3-epi-7β-Hydroxybufalin (8): X-ray analysis: colourless blocks, C24H34O5 (M = 402.51), Orthorhombic, space group P212121; α = 6.5605 (2) Å, b = 15.1956 (4) Å, c = 21.5384 (6) Å; α = γ = β = 90°; V = 2147.18 (11) Å3; T = 173 (2) K; Z = 4, ρcalc = 1.245 mg/mm3; F (000) = 872; Absorption coefficient 0.689 mm^-1; θ range for data collection: 4.10 to 62.70°; Final R indices [I ≥ 2σ (I)]: R1 = 0.0295, WR2 = 0.0720, Flack parameter (CuKα) = 0.0 (1).

4.6 Biotransformation procedure assay

Toads were euthanized under ether anesthesia, and their hearts were subsequently perfused with Ringer's saline (6.5 g of sodium chloride, 0.2 g of sodium bicarbonate, 0.14 g of potassium chloride, 0.01 g of sodium dihydrogen phosphate, and 0.12 g of calcium chloride dissolved in 1000 mL of water). Under aseptic conditions, the liver and kidney tissues were excised, chilled, and homogenized in a cold environment. Next, 0.40 g of tissue homogenate was placed in 10 mL centrifuge tubes, and 4 mL DMEM containing 0.4 mM NADPH was added. The experimental group containing the tissue homogenates was added 4 μL of either bufalin, 3-epi-bufalin, or 3-oxo-bufalin solution (50 mM), whereas the control group without the tissue homogenates was added 4 μL of bufalin, 3-epi-bufalin, or 3-oxo-bufalin solution (50 mM) along with 4 mL of DMEM (containing 0.4 mM NADPH). All groups were vortexed and then incubated at 25 °C with continuous shaking at 200 rpm.
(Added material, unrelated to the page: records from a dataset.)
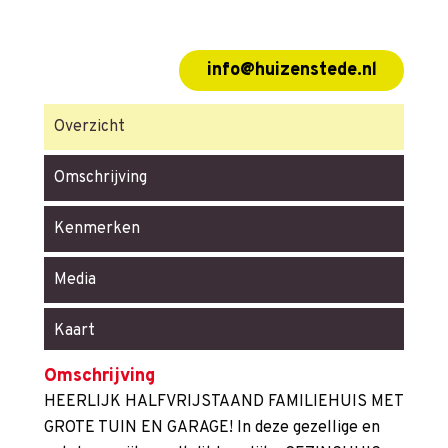
info@huizenstede.nl
Overzicht
Omschrijving
Kenmerken
Media
Kaart
Omschrijving
HEERLIJK HALFVRIJSTAAND FAMILIEHUIS MET
GROTE TUIN EN GARAGE! In deze gezellige en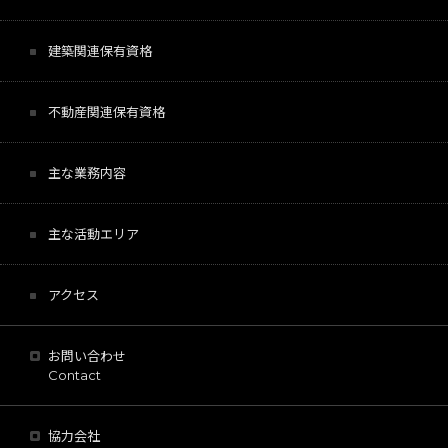
建築関連保有資格
不動産関連保有資格
主な業務内容
主な活動エリア
アクセス
お問い合わせ
Contact
協力会社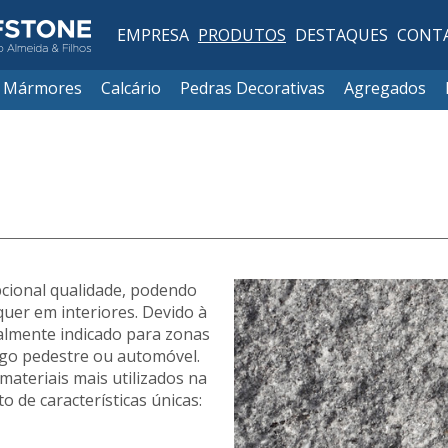
EMPRESA
PRODUTOS
DESTAQUES
CONT
Mármores
Calcário
Pedras Decorativas
Agregados
pcional qualidade, podendo
quer em interiores. Devido à
ialmente indicado para zonas
fego pedestre ou automóvel.
ateriais mais utilizados na
 de características únicas: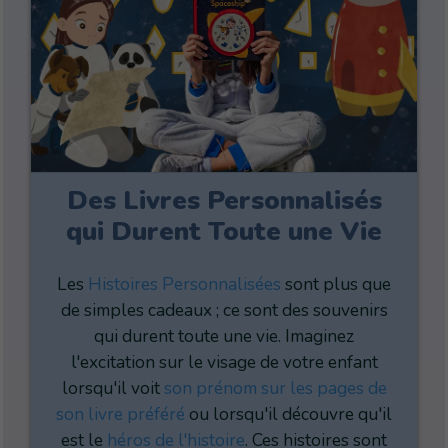
Des Livres Personnalisés
qui Durent Toute une Vie
Les
Histoires Personnalisées
sont plus que
de simples cadeaux ; ce sont des souvenirs
qui durent toute une vie. Imaginez
l'excitation sur le visage de votre enfant
lorsqu'il voit
son prénom sur les pages de
son livre préféré
ou lorsqu'il découvre qu'il
est le
héros de l'histoire
. Ces histoires sont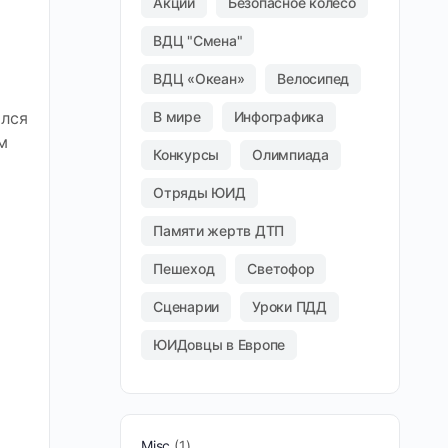
Акции
Безопасное колесо
ВДЦ "Смена"
ВДЦ «Океан»
Велосипед
лся
В мире
Инфографика
м
Конкурсы
Олимпиада
Отряды ЮИД
Памяти жертв ДТП
Пешеход
Светофор
Сценарии
Уроки ПДД
ЮИДовцы в Европе
Misc
1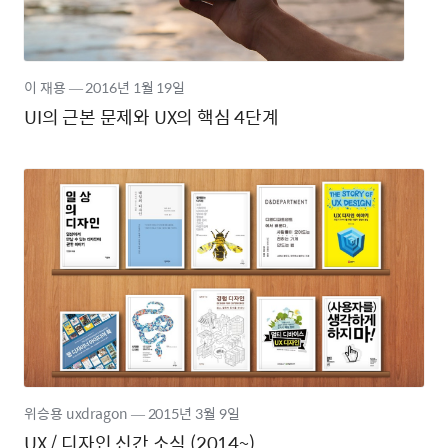
이 재용
―
2016년
1월 19일
UI의 근본 문제와 UX의 핵심 4단계
위승용 uxdragon
―
2015년
3월 9일
UX / 디자인 신간 소식 (2014~)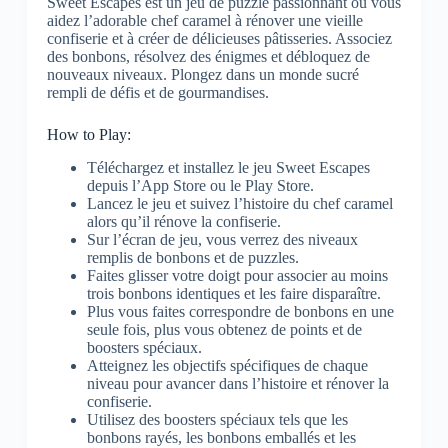
Sweet Escapes est un jeu de puzzle passionnant où vous
aidez l’adorable chef caramel à rénover une vieille
confiserie et à créer de délicieuses pâtisseries. Associez
des bonbons, résolvez des énigmes et débloquez de
nouveaux niveaux. Plongez dans un monde sucré
rempli de défis et de gourmandises.
How to Play:
Téléchargez et installez le jeu Sweet Escapes
depuis l’App Store ou le Play Store.
Lancez le jeu et suivez l’histoire du chef caramel
alors qu’il rénove la confiserie.
Sur l’écran de jeu, vous verrez des niveaux
remplis de bonbons et de puzzles.
Faites glisser votre doigt pour associer au moins
trois bonbons identiques et les faire disparaître.
Plus vous faites correspondre de bonbons en une
seule fois, plus vous obtenez de points et de
boosters spéciaux.
Atteignez les objectifs spécifiques de chaque
niveau pour avancer dans l’histoire et rénover la
confiserie.
Utilisez des boosters spéciaux tels que les
bonbons rayés, les bonbons emballés et les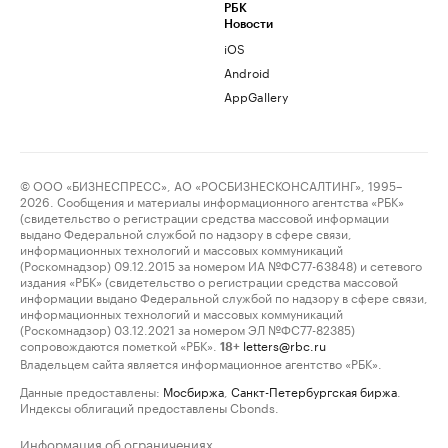
РБК
Новости
iOS
Android
AppGallery
© ООО «БИЗНЕСПРЕСС», АО «РОСБИЗНЕСКОНСАЛТИНГ», 1995–
2026. Сообщения и материалы информационного агентства «РБК»
(свидетельство о регистрации средства массовой информации
выдано Федеральной службой по надзору в сфере связи,
информационных технологий и массовых коммуникаций
(Роскомнадзор) 09.12.2015 за номером ИА №ФС77-63848) и сетевого
издания «РБК» (свидетельство о регистрации средства массовой
информации выдано Федеральной службой по надзору в сфере связи,
информационных технологий и массовых коммуникаций
(Роскомнадзор) 03.12.2021 за номером ЭЛ №ФС77-82385)
сопровождаются пометкой «РБК».
letters@rbc.ru
18+
Владельцем сайта является информационное агентство «РБК».
Данные предоставлены:
Мосбиржа
,
Санкт-Петербургская биржа
.
Индексы облигаций предоставлены Cbonds.
Информация об ограничениях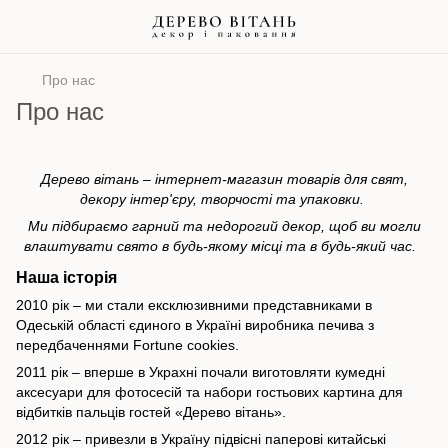
Про нас
Про нас
Дерево вітань – інтернет-магазин товарів для свят,
декору інтер'єру, творчості та упаковки.
Ми підбираємо гарний та недорогий декор, щоб ви могли
влаштувати свято в будь-якому місці та в будь-який час.
Наша історія
2010 рік – ми стали ексклюзивними представниками в
Одеській області єдиного в Україні виробника печива з
передбаченнями Fortune cookies.
2011 рік – вперше в Украхні почали виготовляти кумедні
аксесуари для фотосесій та набори гостьових картина для
відбитків пальців гостей «Дерево вітань».
2012 рік – привезли в Україну підвісні паперові китайські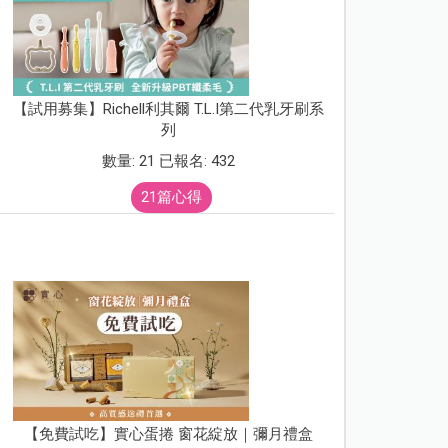
【試用募集】Richell利其爾 T.L.I第二代乳牙刷系
列
數量: 21 已報名: 432
21篇心得
【免費試吃】實心蛋捲 窗花綻放｜彌月禮盒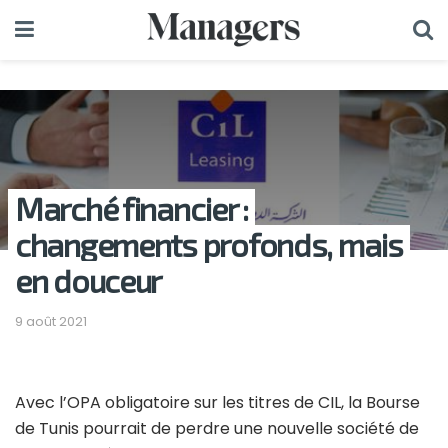
Marché financier :
changements profonds, mais
en douceur
9 août 2021
Avec l’OPA obligatoire sur les titres de CIL, la Bourse
de Tunis pourrait de perdre une nouvelle société de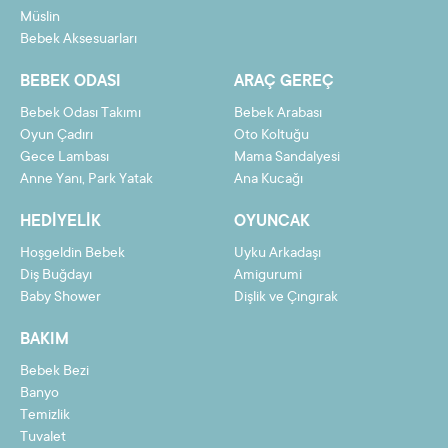
Müslin
11
7,03 TL
77,37 TL
Bebek Aksesuarları
12
6,50 TL
78,02 TL
BEBEK ODASI
ARAÇ GEREÇ
Bebek Odası Takımı
Bebek Arabası
Oyun Çadırı
Oto Koltuğu
Gece Lambası
Mama Sandalyesi
Taksit
Taksit Tutarı
Toplam Tutar
Anne Yanı, Park Yatak
Ana Kucağı
2
35,77 TL
71,55 TL
HEDIYELIK
OYUNCAK
3
24,06 TL
72,19 TL
Hoşgeldin Bebek
Uyku Arkadaşı
4
18,21 TL
72,84 TL
Diş Buğdayı
Amigurumi
Baby Shower
Dişlik ve Çıngırak
5
14,70 TL
73,49 TL
BAKIM
6
12,36 TL
74,14 TL
Bebek Bezi
7
10,68 TL
74,78 TL
Banyo
8
9,43 TL
75,43 TL
Temizlik
Tuvalet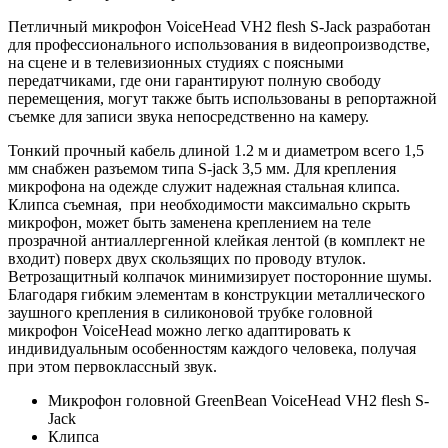
Петличный микрофон VoiceHead VH2 flesh S-Jack разработан
для профессионального использования в видеопроизводстве,
на сцене и в телевизионных студиях с поясными
передатчиками, где они гарантируют полную свободу
перемещения, могут также быть использованы в репортажной
съемке для записи звука непосредственно на камеру.
Тонкий прочный кабель длиной 1.2 м и диаметром всего 1,5
мм снабжен разъемом типа S-jack 3,5 мм. Для крепления
микрофона на одежде служит надежная стальная клипса.
Клипса съемная, при необходимости максимально скрыть
микрофон, может быть заменена креплением на теле
прозрачной антиаллергенной клейкая лентой (в комплект не
входит) поверх двух скользящих по проводу втулок.
Ветрозащитный колпачок минимизирует посторонние шумы.
Благодаря гибким элементам в конструкции металлического
заушного крепления в силиконовой трубке головной
микрофон VoiceHead можно легко адаптировать к
индивидуальным особенностям каждого человека, получая
при этом первоклассный звук.
Микрофон головной GreenBean VoiceHead VH2 flesh S-
Jack
Клипса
For the comparison of bufalin, 3-epi-bufalin and 3-oxo-bufalin biotransformation, the incubation time was set at 24 h. For the time-dependent biotransformation of bufalin (containing the tissue homogenates), the incubation times were set at 0, 6, 12, 18, 24, and 36 h. After the incubation, 4 mL of dichloromethane (CH2Cl2) solution was added to terminate the biotransformation. The CH2Cl2 layer was separated, dried, and then redissolved in 500 μL of methanol. The solutions were subjected to HPLC analysis after passing through 0.22 μm microfiltration membranes.

4.7 HPLC analysis

HPLC analysis was conducted using an Agilent 1200 series system controlled by Agilent ChemStation software. A 10 µL sample of the tissue incubation solution was injected and separated at 40 °C on a Phenomenex Luna C18 column (250 × 4.6 mm, 5 µm) with a flow rate of 1.0 mL/min. The elution gradient consisted of mobile phase A (0.1% formic acid in water) and mobile phase B (methanol) with the following profile: 0–10 min: 25–60% B, 10–40 min: 60–65% B, 40–50 min: 65–100% B. Detection of peaks was performed at 296 nm.